Конечно, она изречет что-нибудь такое, против чего фраза «молоко на губах не обсохло» — пенье соловья. А он все вытерпит, оденется в броню. Молоко… Он невольно вытер губы и приостановился в напряжении.
Мать услышала его шаги и окликнула веселым голосом:
— Алеш! Смотри, вот байстрюк!
Уцепившись коготками за край миски, в которой горбились куски хлеба, в кухне сидел воробей и клевал крошки. Он пугливо вертел головой и подскакивал от каждого шороха. Мать попыталась захлопнуть дверь, но воробей тут же зашумел крыльями и выпорхнул.
— Сейчас опять прилетит, такой шустрый. Встань тут. Закроешь, мы его попугаем.
Алеша обрадовался возможности подыграть ей. Воробей слетел с ветки, попрыгал по земле у порога и опять юркнул в кухню. Алеша толкнул дверь. Попался!
Мать, застывшая у плиты, зашевелилась, и воробей понял опасность, подлетел, забился в окне, заскользил распущенными крыльями по стеклу. Вид у него был раздавленный…
— А-та-та! — сказала мать и цепкой рукой схватила воробья.
Алеша улыбался.
Она поискала вокруг глазами, взяла со скамейки скалку-качалку и одним ударом размозжила воробью голову, а потом швырнула его за порог, кошке, ласково позвав ее:
— Кыс-кыс-кыс…
— Зачем? — с оставшейся на лице улыбкой спросил Алеша.
— А чтоб не жрал чужого! — И мать осуждающе удивилась Мурке, подошедшей лениво, враскачку: — Не голодная, стерва! Разнюхивает!
Не даст она ни копейки! С ума сошел, что ли, у Сучковой деньги просить? Ни шиша не даст, хоть умри!
4
Надю Богму он ждал на лужайке перед дачей, недавно окруженной железной оградой, тонкой, словно бы из балконных решеток. За дачей тоже поднимались пятиэтажки, город обступал слободку со всех сторон…
На лужайке, шурша молодыми листьями, зеленела береза, под которой они с Анкой провели не один вечер.
От соседней березы, когда-то росшей тут, им достался пенек, на котором Анка любила сидеть, запустив пальцы в волосы Алеши…
Здесь они укрывались в вечерней тени. До березы не дотягивался свет из окон Богмы, а слободские окна таились во дворах, как в заключении, и свет оставался там же, упирался в заборы.

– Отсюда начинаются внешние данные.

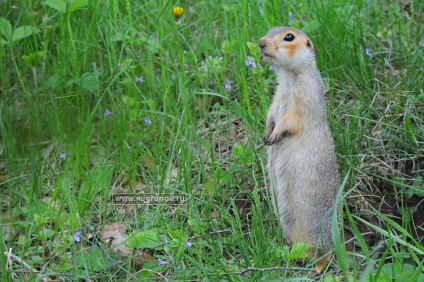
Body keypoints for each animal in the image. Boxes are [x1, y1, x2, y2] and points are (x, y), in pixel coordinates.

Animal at [256, 26, 340, 274]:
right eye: (269, 30)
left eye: (289, 37)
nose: (260, 42)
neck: (288, 77)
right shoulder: (277, 97)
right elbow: (271, 113)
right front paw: (266, 134)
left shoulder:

Отсюда было видно всю слободку, и дорогу в нее, и речку… Река изгибалась упавшим набок коромыслом.
В этой излучине и лежала слободка, спускаясь к самой воде. Не будь реки, она убежала бы от города, но домики с заборами не могли перепрыгнуть реку, а город не останавливался.
— Надя!
Он так задумался, что увидел уже ее спину — белый плащик, обтягивающий маленькую фигурку, в руке портфель…
Алеша почувствовал себя неловко. Наверно, оттого, что собирался спросить о деньгах… Мать настойчиво и горячо, как сваха, твердила ему о Наде, а тут…
— Надя! У тебя есть деньги?
Надя и бровью не повела.
— Сколько тебе?
— А сколько ты можешь дать?
— Пять рублей, — сказала она.
Он шумно вздохнул.
— Десять, — сказала она, — если разбить копилку.
— Кошечку?
— У меня поросенок.
Его гипсовую копилку разбили на куски, когда покупали ранец в школу. А у Нади, значит, еще жил поросенок. Богма и так принес младшей дочке портфель.
Вот у кого были деньги, у Богмы, но Андрей Никифорович тоже не даст, не поверит…
— Зачем тебе деньги? Анке хочешь послать? — вдруг спросила Надя.
— Письмо получила? — сразу спросил и он. — Знаешь адрес?
— Нет… Не получила. Зашел бы в библиотеку, Алеша. Интересные книги есть. Новенькие. Могу подобрать.